Will it fit?
Measure the route, not just the room: the front door's clear width, the narrowest hallway point, every turn measured at the turn, stair widths and headroom, and the lift in width, depth and door opening. Send us the numbers, ideally with a short video of the route, and we will solve access before anything is made. And where the numbers are genuinely tight, two honest answers exist: the Coco split frame, which assembles inside the room itself, and the modular range, whose larger pieces travel as sectional parts.
Access failure is the most preventable problem of all, because every fact involved is measurable weeks in advance, and yet the industry's default is to discover the staircase on delivery day. We refuse the premise: with us, access is a design-stage question, asked early, answered on paper, and built into the order itself where it needs to be. This page is the whole method.
Measuring the route, properly
Walk the sofa's future journey from the street to its spot, tape measure in hand, and record the choke points. The front door: its clear opening width, with the door fully open, not the frame's nominal size. The hallway: its narrowest point, which is usually a radiator, a bannister end or an unhelpful corner rather than the walls themselves. Every turn: measured at the turn, because a corridor that changes direction is only as generous as its corner geometry, and this is where the third dimension joins in, since a sofa often travels a turn on its end or its diagonal. Stairs: width, headroom, and any winders. The lift, if the journey includes one: internal width, depth, height and the door opening, all four, because lifts are honest little boxes with no diagonal mercy. And then the trick that beats every written description: a short video, walked from the street to the room, phone in hand, narrating nothing. We ask for exactly this when access looks interesting, because thirty seconds of footage shows our team what an hour of measurements only implies, and the route gets solved before the order is confirmed.
When the numbers are tight: the honest answers
First, do not guess optimistically, and do not despair either, because tight is usually solvable. The Coco can be ordered with a split frame: the sofa is built to come apart, travel as parts, and be reassembled inside the room itself, which turns the impossible staircase into a non-event; the one Coco that cannot have it is the sofa bed, whose mechanism needs the frame whole, so if your route is tight and your heart wants the sofa bed, that is a conversation to have early. The modular range carries the same superpower by design: larger configurations travel as their sectional pieces, corners, armless units and chaises arriving separately and composing in the room, which is why modular is so often the honest answer to basement flats, top-floor walk-ups and cottage doorways. Choosing dimensions wisely does quiet work too, and this is exactly what the free floor plan conversation is for.
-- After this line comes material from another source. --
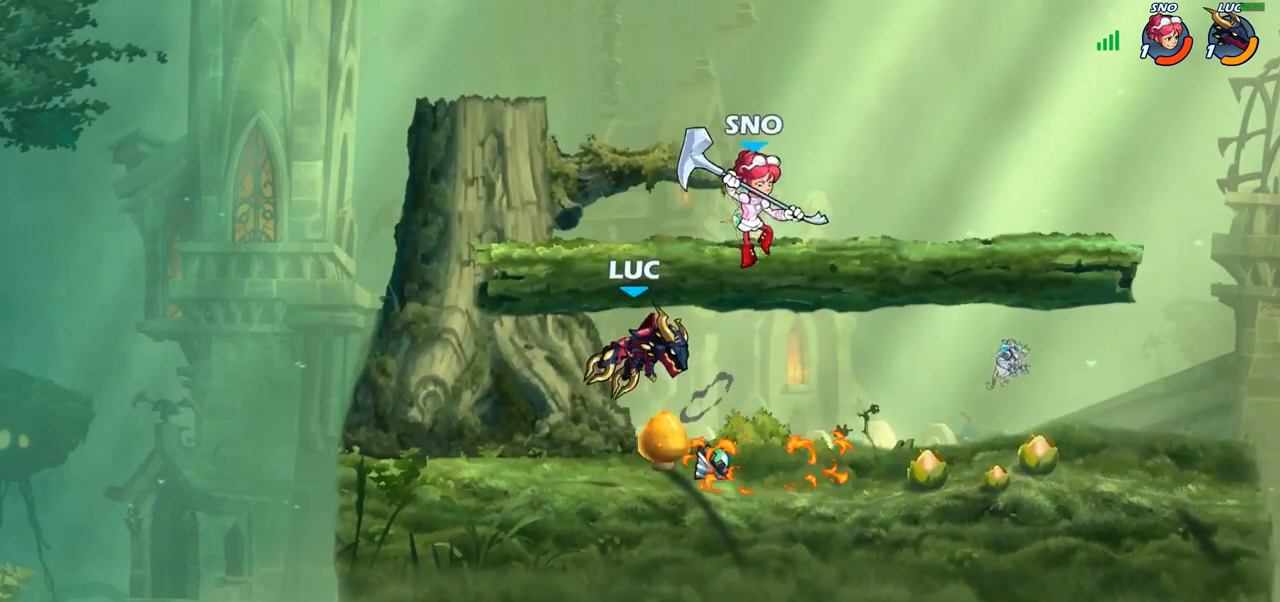
{"buttons": [], "left_stick": "up-right", "right_stick": "center", "events": [[133, "left_stick", "up-left"], [183, "CROSS", "down"], [317, "R2", "down"], [333, "CROSS", "up"], [383, "left_stick", "up-right"], [483, "R2", "up"]]}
The only unforgivable plan is forcing it: a handmade frame should never be argued through a gap it does not fit, and with the options above, it never needs to be.
The honest moment to raise it
The split frame and the sectional answer share one non-negotiable: they are decided before your sofa is made, not after. A standard frame cannot become a split frame on the pavement, which is why we ask about access early and why this page exists in the deciding stage of the journey rather than the delivery stage. If anything about your route makes you hesitate, a Victorian terrace, a lift you side-eye, a staircase with opinions, say so in the first conversation and send the video. The measurements cost you ten minutes. The alternative has cost other people, with other makers, their delivery day, their temper, and occasionally their sofa.
The answer should arrive on paper. Never on the pavement.
SophieLovely things to do next
Access is one half of fit; the rest of the toolkit is here.
Questions, answered honestly
How do I know if a sofa will fit through my door?
Measure the route, not just the door: clear door width, narrowest hallway point, turns measured at the turn, stairs and lift, then send us the numbers with a short walked video of the route. We solve access on paper before anything is made, which is the only correct order of events.
What if my doorway or staircase is too narrow?
Two honest answers exist: the Coco split frame, built to come apart and reassemble inside the room itself, and the modular range, whose larger pieces travel as sectional parts by design. Between them, very few routes are genuinely unsolvable, provided the conversation happens before the making.
Can any sofa be made as a split frame?
The split frame is the Coco's option, with one exception stated plainly: the Coco sofa bed cannot have it, because the bed mechanism needs the frame whole. For other models and tight routes, the modular range's sectional pieces are the equivalent answer, and we will tell you honestly which suits your route.
Why do you ask for a video of the route?
Because thirty seconds of walked footage shows the team what an hour of measurements only implies: the radiator that narrows the hall, the bannister at the turn, the lift's true proportions. Phone in hand, street to room, no narration needed. It is the single most useful thing a customer with interesting access can send.
Can access be solved after the sofa is made?
Far less well, which is the whole point of this page: a standard frame cannot become a split frame on the pavement. Raise access in the first conversation, before the order is confirmed, and the solution is built in. Ten minutes of measuring beats every alternative ever attempted on a delivery day.